Berdasarkan hasil pemeriksaan Majelis Etik, instruksi sepihak dari Hery Susanto itu terungkap setelah sejumlah staf Ombudsman berani bersuara dan memberikan kesaksian kepada tim pemeriksa. Jimly menilai fenomena ini mencerminkan masih kuatnya budaya feodalisme di lingkungan birokrasi, di mana para pengawas justru tidak berkutik ketika berhadapan dengan program prioritas Kepala Negara.

"Itu lah ciri budaya kerja kita di birokrasi feodal. Gara-gara ada program nasional, tiba-tiba presiden kita sangat semangat, akhirnya nggak pada berani, mingkem semua, nggak berani mengawasi. Tidak boleh begitu," ujar Jimly.

Buntut dari serangkaian pelanggaran tersebut, Majelis Etik resmi menjatuhkan sanksi berat berupa Pemberhentian Tidak Dengan Hormat (PTDH) terhadap Hery Susanto. Hery dinilai terbukti sah dan meyakinkan melakukan pelanggaran kode etik berat, yang meliputi unsur keberpihakan, adanya motif kesengajaan, perbuatan berulang, serta berdampak sistemik merugikan publik dan negara.

Sanksi pemecatan ini juga tidak terlepas dari status hukum Hery Susanto yang telah ditetapkan sebagai tersangka oleh Kejaksaan Agung terkait kasus dugaan tindak pidana korupsi tata kelola usaha pertambangan nikel periode 2013-2025.


Ketua nonaktif Ombudsman, Hery Susanto.
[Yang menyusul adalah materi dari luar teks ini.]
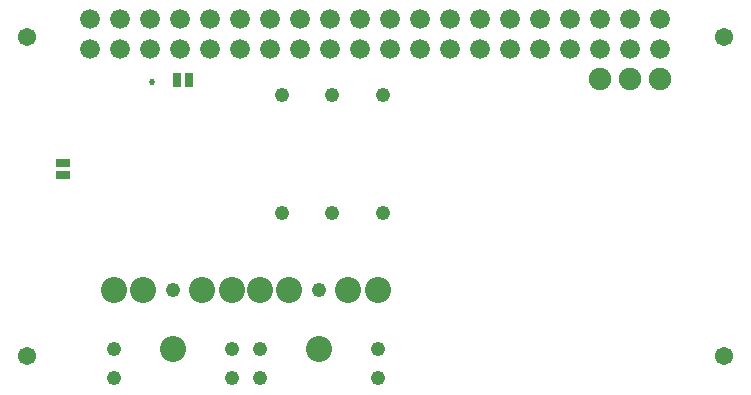
<source format=gbs>
G04 Layer_Color=16711935*
%FSAX24Y24*%
%MOIN*%
G70*
G01*
G75*
%ADD69R,0.0258X0.0508*%
%ADD77R,0.0508X0.0258*%
%ADD81C,0.0480*%
%ADD82C,0.0868*%
%ADD83C,0.0658*%
%ADD84C,0.0480*%
%ADD85C,0.0608*%
%ADD86C,0.0748*%
%ADD87C,0.0205*%
D69*
X006570Y010390D02*
D03*
X006170D02*
D03*
D77*
X002392Y007220D02*
D03*
Y007620D02*
D03*
D81*
X006040Y003399D02*
D03*
X008008Y001430D02*
D03*
Y000446D02*
D03*
X004072D02*
D03*
Y001430D02*
D03*
X010910Y003399D02*
D03*
X012879Y001430D02*
D03*
Y000446D02*
D03*
X008942D02*
D03*
Y001430D02*
D03*
D82*
X008008Y003399D02*
D03*
X007024D02*
D03*
X004072D02*
D03*
X005056D02*
D03*
X006040Y001430D02*
D03*
X012879Y003399D02*
D03*
X011894D02*
D03*
X008942D02*
D03*
X009926D02*
D03*
X010910Y001430D02*
D03*
D83*
X022295Y012429D02*
D03*
Y011429D02*
D03*
X021295Y012429D02*
D03*
Y011429D02*
D03*
X020295Y012429D02*
D03*
Y011429D02*
D03*
X019295Y012429D02*
D03*
Y011429D02*
D03*
X018295Y012429D02*
D03*
Y011429D02*
D03*
X017295Y012429D02*
D03*
Y011429D02*
D03*
X016295Y012429D02*
D03*
Y011429D02*
D03*
X003295Y012429D02*
D03*
X004295D02*
D03*
X005295D02*
D03*
X006295D02*
D03*
X007295D02*
D03*
X008295D02*
D03*
X009295D02*
D03*
X010295D02*
D03*
X011295D02*
D03*
X012295D02*
D03*
X013295D02*
D03*
X014295D02*
D03*
X015295D02*
D03*
Y011429D02*
D03*
X014295D02*
D03*
X013295D02*
D03*
X012295D02*
D03*
X011295D02*
D03*
X010295D02*
D03*
X009295D02*
D03*
X008295D02*
D03*
X007295D02*
D03*
X006295D02*
D03*
X005295D02*
D03*
X004295D02*
D03*
X003295D02*
D03*
D84*
X011362Y009884D02*
D03*
Y005946D02*
D03*
X013035D02*
D03*
Y009884D02*
D03*
X009689D02*
D03*
Y005946D02*
D03*
D85*
X024409Y011811D02*
D03*
Y001181D02*
D03*
X001181D02*
D03*
Y011811D02*
D03*
D86*
X020296Y010429D02*
D03*
X021296D02*
D03*
X022296D02*
D03*
D87*
X005340Y010340D02*
D03*
M02*

</source>
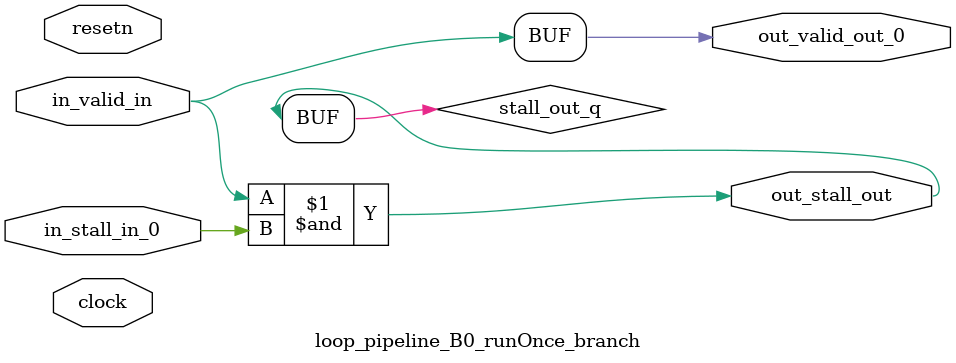
<source format=sv>



(* altera_attribute = "-name AUTO_SHIFT_REGISTER_RECOGNITION OFF; -name MESSAGE_DISABLE 10036; -name MESSAGE_DISABLE 10037; -name MESSAGE_DISABLE 14130; -name MESSAGE_DISABLE 14320; -name MESSAGE_DISABLE 15400; -name MESSAGE_DISABLE 14130; -name MESSAGE_DISABLE 10036; -name MESSAGE_DISABLE 12020; -name MESSAGE_DISABLE 12030; -name MESSAGE_DISABLE 12010; -name MESSAGE_DISABLE 12110; -name MESSAGE_DISABLE 14320; -name MESSAGE_DISABLE 13410; -name MESSAGE_DISABLE 113007; -name MESSAGE_DISABLE 10958" *)
module loop_pipeline_B0_runOnce_branch (
    input wire [0:0] in_stall_in_0,
    input wire [0:0] in_valid_in,
    output wire [0:0] out_stall_out,
    output wire [0:0] out_valid_out_0,
    input wire clock,
    input wire resetn
    );

    wire [0:0] stall_out_q;


    // stall_out(LOGICAL,6)
    assign stall_out_q = in_valid_in & in_stall_in_0;

    // out_stall_out(GPOUT,4)
    assign out_stall_out = stall_out_q;

    // out_valid_out_0(GPOUT,5)
    assign out_valid_out_0 = in_valid_in;

endmodule

</source>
Foto: ANTARA FOTO/Muhammad Iqbal/agr.

Direktur Penyidikan Jaksa Agung Muda Bidang Tindak Pidana Khusus (Jampidsus) Kejagung, Syarief Sulaeman Nahdi, mengonfirmasi bahwa tindakan rasuah tersebut dilakukan Hery saat aktif menjabat sebagai anggota Ombudsman RI periode 2021-2026.

"Penetapan tersangka tersebut dilakukan setelah tim penyidik memperoleh bukti yang cukup melalui serangkaian tindakan penyidikan, penggeledahan, dan lain-lain," terang Syarief Sulaeman Nahdi di Gedung Jampidsus Kejagung, Jakarta, Kamis, 16 Mei 2026.

Dalam konstruksi perkara yang dirilis Kejagung, Hery diduga kuat menerima uang suap senilai Rp1,5 miliar dari Direktur PT TSHI berinisial LKM. Aliran dana itu diberikan sebagai pelicin atau jalan keluar kongkalikong setelah perusahaan tambang tersebut terbelit permasalahan sengketa penghitungan Penerimaan Negara Bukan Pajan (PNBP) di Kementerian Kehutanan.